____ SELECTED PASSAGE

26

Jan

The Ethiopian Air Force: 90 Years of Power, Precision & Enduring Legacy

By Blen Mamo

The ninetieth anniversary of the Ethiopian Air Force provides a rare opportunity to analyze the relationship between air power, sovereignty, and state endurance in the Horn of Africa. Beyond commemoration, the institution’s longevity invites a deeper examination of how a Global South state has sustained a technologically complex military arm across regime change, ideological realignment, and persistent regional instability. This analysis situates the Ethiopian Air Force within a regional security complex framework, emphasizing air power as both a material and institutional response to enduring geopolitical constraints.

________

▸ EXERCISE REQUIREMENTS:
- A) Check three statements against the article on the Ethiopian Air Force: (i) it marks the air force's ninetieth anniversary; (ii) it treats air power only as a material response; (iii) it places the air force within a regional security complex framework. Answer yes or no for each and quote the article's deciding words.
- B) Which region does the article on the Ethiopian Air Force name?
- C) Pick up the article on the Ethiopian Air Force after its last sentence and keep writing.
The material after this point comes from a separate source.

____ DATA EXTRACT

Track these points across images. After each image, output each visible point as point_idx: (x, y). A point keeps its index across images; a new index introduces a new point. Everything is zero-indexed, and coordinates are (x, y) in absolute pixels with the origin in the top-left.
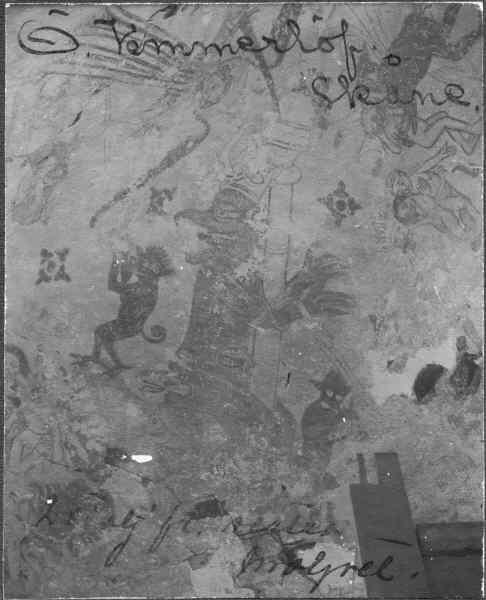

________

▸ OUTPUTS:
- A)
(i) Yes: "The ninetieth anniversary of the Ethiopian Air Force"
(ii) No: "both a material and institutional response"
(iii) Yes: "situates the Ethiopian Air Force within a regional security complex framework"

- B) The Horn of Africa.

- C)
From its origins, Ethiopian air power was embedded in a project of state survival rather than alliance projection. Unlike many African air forces that emerged through postcolonial inheritance, the Ethiopian Air Force developed under conditions of existential threat and strategic isolation. This formative context produced an institutional culture oriented toward territorial defense and centralized command authority, with early priorities persisting across imperial, socialist, and post-revolutionary political orders. During the Cold War, Ethiopia’s air force became a focal point of external interest, yet shifts in patronage did not fundamentally alter its strategic orientation. Changes in alignment were managed pragmatically, preserving operational continuity while avoiding full strategic capture. This selective engagement with external actors, rather than dependence, allowed Ethiopia to leverage foreign technology and training without subordinating doctrinal control. In geopolitical terms, the Air Force functioned as a buffer between external power competition and domestic sovereignty.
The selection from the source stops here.